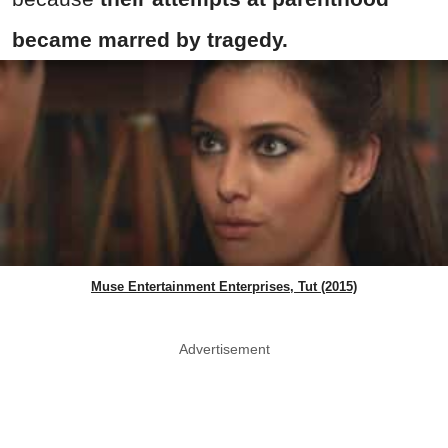
became marred by tragedy.
Muse Entertainment Enterprises, Tut (2015)
Advertisement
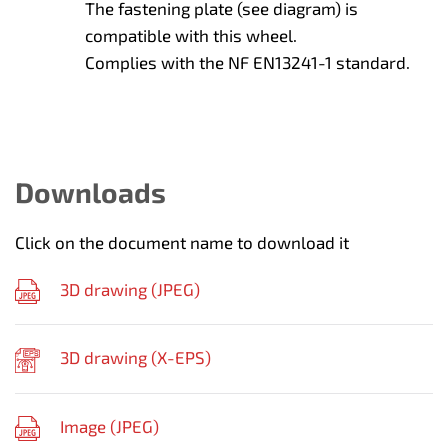
The fastening plate (see diagram) is
compatible with this wheel.
Complies with the NF EN13241-1 standard.
Downloads
Click on the document name to download it
3D drawing (
JPEG
)
3D drawing (
X-EPS
)
Image (
JPEG
)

• **What is required**: Reproduce the lines above without the pictures, substituting "rendering" for each instance of "drawing" and leaving everything else unchanged.

• **Written answer**:
became marred by tragedy.
Muse Entertainment Enterprises, Tut (2015)
Advertisement
The fastening plate (see diagram) is
compatible with this wheel.
Complies with the NF EN13241-1 standard.
Downloads
Click on the document name to download it
3D rendering (
JPEG
)
3D rendering (
X-EPS
)
Image (
JPEG
)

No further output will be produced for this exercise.